▸ **TASKS**:
(a) In the passage about the bus journey south, rewrite the section between "You are at the" and "you a lifetime.", inclusive, substituting "new" for "foreign".
(b) Pick up the passage about the bus journey south after its final sentence and keep writing.

▸ **SELECTED PASSAGE**:
+ + +

You’re on a bus, heading south. You’ve crossed the U.S. border and entered Latin America. English is behind you; a continent of Spanish lies ahead. Your pocket-size Spanish-English dictionary sits on your lap within easy reach. For practice, you look up the Spanish words for everything you see or think of: “bush,” “barbed wire,” “roadrunner,” “driver.” You made yourself understood at the ticket counter and double-checked the bus’s destination with a matronly passenger, but you had some trouble telling the driver you wanted to keep your bag with you instead of sticking it in the vehicle’s luggage compartment. You’ve held a brief conversation with the young man next to you, who asked your name, your travel plans, and (you think) your favorite major-league team. You sit back and close your eyes. Already you’re a little tired. How many weeks or months of speaking like a small, semiliterate child can I stand? you wonder.
You are at the beginning of more than a bus journey. You are on your way to speaking and understanding a foreign language, a foreign culture, and a foreign people. For most of the world’s inhabitants, bilingualism and even trilingualism is nothing out of the ordinary. But for most native English speakers, one language is the norm. Breaking out of that mold will take work. But, as you are about to discover, it is satisfying work, and its fruits—with a little practice—will last you a lifetime.

+ + +

[Saved entries]
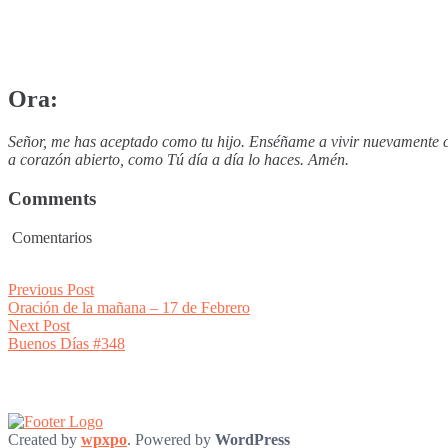
Ora:
Señor, me has aceptado como tu hijo. Enséñame a vivir nuevamente con
a corazón abierto, como Tú día a día lo haces. Amén.
Comments
Comentarios
Post
Previous
Previous Post
post:
Oración de la mañana – 17 de Febrero
navigation
Next
Next Post
post:
Buenos Días #348
Created by
wpxpo
. Powered by
WordPress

+ + +

▸ **EXERCISE RESPONSES**:
(a)
You are at the beginning of more than a bus journey. You are on your way to speaking and understanding a new language, a new culture, and a new people. For most of the world’s inhabitants, bilingualism and even trilingualism is nothing out of the ordinary. But for most native English speakers, one language is the norm. Breaking out of that mold will take work. But, as you are about to discover, it is satisfying work, and its fruits—with a little practice—will last you a lifetime.

(b)
People’s reasons for learning Spanish are as varied as the approaches they take to it. You may be studying it for use in business, school, travel, or the family. Unfortunately, there’s no magic formula or secret recipe to speed your way toward fluency. But there are a few pointers that can help. Some fall under the heading of common sense; others are more like folk wisdom. Keep them in mind as your voyage progresses.
The greatest enemy of learning a language, especially as an adult, is a person’s inhibitions. These vary with the individual, of course. Some people seem to have been born without any, while others are so afraid of making a mistake that they never give themselves the chance to. Methods of overcoming these inhibitions also vary with the individual. Most people lose their fear of sounding silly after a few weeks of speaking a foreign language; others lose all inhibitions entirely after a few cervezas under the stars on the town plaza. One rule applies universally: to learn a language you’ll have to conquer your inhibitions eventually, so the sooner you get started, the better.
One way to get started is to remember that however silly you might sound using your incorrect Spanish, you’ll sound a lot worse trying to speak English to someone who speaks none. Then again, you could simply choose to clam up altogether. After all, as they say, better to keep quiet and be thought a fool than to open your mouth and remove all doubt (or, as it might be expressed in Spanish, en boca cerrada no entran moscas—“flies don’t enter a closed mouth”). If this is your strategy, you’ll neither improve your Spanish nor become acquainted with the new world—the Spanish-speaking one—that for whatever reason you are making an effort to get to know. In fact, you’re probably better off staying home.
So relax. You’ll definitely make mistakes. But you won’t be the first one to make them.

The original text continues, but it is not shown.